Sandy Allsopp, Sharon Chapman, Kiana Bugarin and Harriet Evans — the congenial staff at the Fort Ostell Museum in Ponoka are very excited about the gala-year round celebration of Canada’s 150th birthday in 2017.
Just for the occasion, they have been very busy arranging two new colourful displays for everyone to enjoy when they visit the museum and get the unique opportunity to browse through many decades of the long and proud history, mementos and milestones of the development our Town and County of Ponoka.
Now greeting everyone in the front lobby will be a colourful and authentic ‘history of the fur trade’ display, as well as the 150 year Ponoka timeline as it followed and enjoyed the same amazing progress, growth and successes as our great nation of Canada.
Over in the Fort Ostell Museum display room — which is packed with the life-size figures, scenes, and artifacts of our history — is another new display case which salutes our grand community celebration of Canada’s gala 100th Centennial celebration in 1967. Also shown in the first display are samples of the hot products of the day including a big bag of Pure Alberta Sugar, Rosebud flour from Didsbury and a pouch of the finest Patriot Smoking Tobacco made in Quebec.

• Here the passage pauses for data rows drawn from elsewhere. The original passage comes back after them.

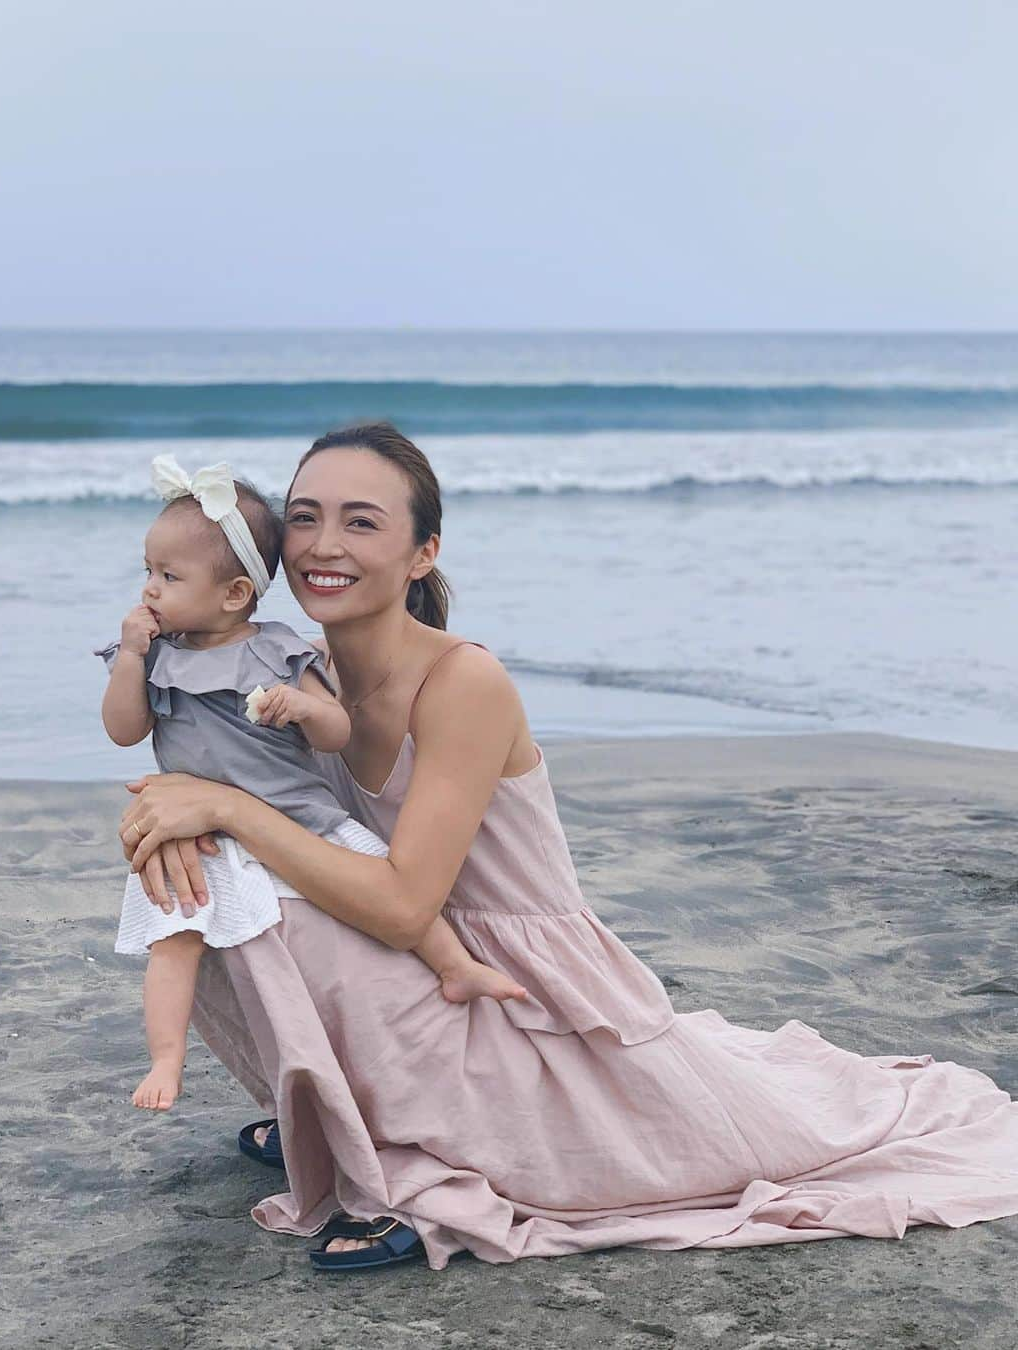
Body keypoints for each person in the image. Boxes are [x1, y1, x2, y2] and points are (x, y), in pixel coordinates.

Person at [118, 422, 1018, 1273]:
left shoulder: (462, 681)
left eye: (362, 521)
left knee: (264, 887)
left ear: (422, 552)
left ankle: (407, 1150)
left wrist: (224, 811)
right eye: (306, 517)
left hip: (514, 986)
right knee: (199, 887)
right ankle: (347, 1107)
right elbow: (226, 782)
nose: (322, 544)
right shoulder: (291, 672)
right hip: (400, 964)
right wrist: (169, 815)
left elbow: (401, 905)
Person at [99, 453, 527, 1112]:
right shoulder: (163, 654)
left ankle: (453, 968)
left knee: (365, 868)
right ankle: (170, 1058)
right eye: (305, 519)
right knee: (176, 938)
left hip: (318, 836)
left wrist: (292, 716)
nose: (151, 590)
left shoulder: (286, 655)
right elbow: (125, 729)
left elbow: (333, 734)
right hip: (238, 842)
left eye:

The vital fur trading history in Canada and Alberta
In the 1600s, European explorers began their long and gruelling journey, exploration and mapping of all regions of Canada. They were extremely impressed that wherever they travelled they discovered a rich environment of fur-bearing animals including fox, mink, muskrat, beaver, buffalo and more.
Because there was such a large demand in Europe for the fine and majestic pelts, the fur trade increased at a very rapid pace. The French and English loved to use beaver pelts to make their hats and as trim on other items of clothing, and in order to assure an ample and steady supply a partnership was formed between the Aboriginals and the European nations.
In 1670, English merchants would start the Hudson’s Bay Company when the King granted them the right to trade furs in the lands drained by rivers flowing in the Hudson’s Bay, and it wasn’t long before countless HBC trading posts were set up all across Canada.
Here in the Ponoka area, two rival companies would establish busy trading posts. The Hudson Bay post was built at the Battle River Crossing in 1884 under the management of Thomas Taylor, while the second post was erected by the I.G. Baker Company and located along Wolf Creek, managed by A.W. Colpman.
When the Hudson Bay trading post was pillaged by Cree Indians in 1885 during the time of the Riel Rebellion that was occurring in Saskatchewan, the army led by Captain Ostell was called in to fortify the store. After 50 days without an incident, Captain Ostell moved his men to Fort Edmonton, peace prevailed and the now legendary trading post near Ponoka became known as Fort Ostell.
Other famous traders who travelled the rugged countryside and thrived during the lucrative and colorful fur trading era in Western Canada included: John Palliser, Alexander MacKenzie, Henry Kelsey, LaVerande, Samuel Hearne, Peter Pond, Peter Fiedler, and many others.
The Ponoka timeline:
1867 – The formation of Canada
1885 – The building of Fort Ostell at the Battle River crossing
1891 – The arrival of the first Canadian Pacific train at Siding #14
1904 – Ponoka, NWT was officially declared as a town
1905 – Alberta became a Province
1911 – The Provincial Insane Asylum was opened just south of Ponoka
1954 – Ponoka celebrates 50th Anniversary
1967 – Canada’s 100th birthday
2004 – Ponoka celebrates 100th birthday
2005 – Alberta celebrates 100th birthday
2017 – Our Canada celebrates 150th birthday. We have come along way together Canada and the future is great.